DATA SUPPLIED
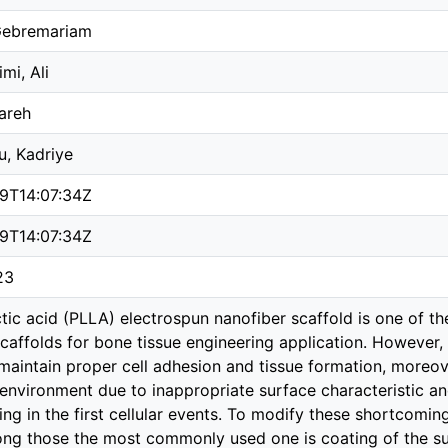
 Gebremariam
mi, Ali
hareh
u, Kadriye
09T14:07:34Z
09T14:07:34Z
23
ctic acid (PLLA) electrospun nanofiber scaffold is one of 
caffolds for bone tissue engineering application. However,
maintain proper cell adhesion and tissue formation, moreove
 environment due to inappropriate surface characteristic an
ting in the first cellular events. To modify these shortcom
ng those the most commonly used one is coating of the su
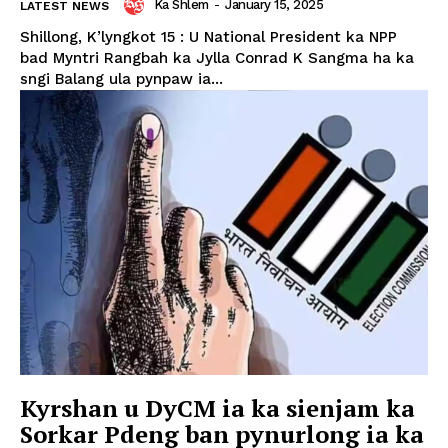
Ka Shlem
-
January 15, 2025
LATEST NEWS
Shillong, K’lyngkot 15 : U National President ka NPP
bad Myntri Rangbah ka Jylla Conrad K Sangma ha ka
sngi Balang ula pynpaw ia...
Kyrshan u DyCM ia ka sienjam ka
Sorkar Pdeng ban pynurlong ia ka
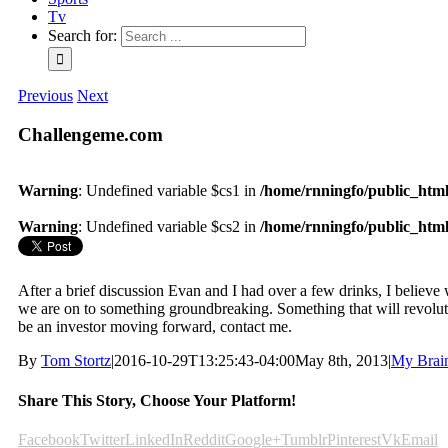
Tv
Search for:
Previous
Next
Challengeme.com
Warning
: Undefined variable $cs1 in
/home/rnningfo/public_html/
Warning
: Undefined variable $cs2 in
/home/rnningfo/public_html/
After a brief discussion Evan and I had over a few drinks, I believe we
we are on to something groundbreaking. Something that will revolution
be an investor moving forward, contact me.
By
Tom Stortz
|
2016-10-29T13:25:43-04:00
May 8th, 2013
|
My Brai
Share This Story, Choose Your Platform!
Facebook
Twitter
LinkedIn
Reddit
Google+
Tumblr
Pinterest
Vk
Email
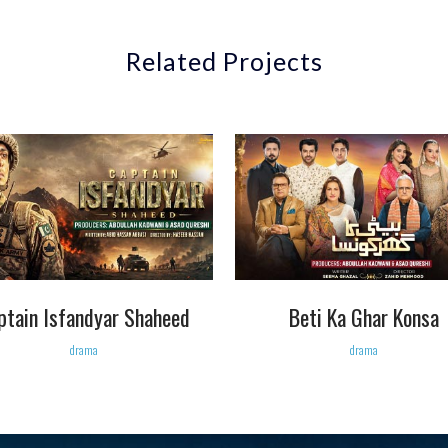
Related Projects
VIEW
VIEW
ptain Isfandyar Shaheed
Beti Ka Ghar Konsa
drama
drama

TO DO
I need every line of the data that has the word "Undefined"; please list them.

WRITTEN SOLUTION
: Undefined variable $cs1 in
: Undefined variable $cs2 in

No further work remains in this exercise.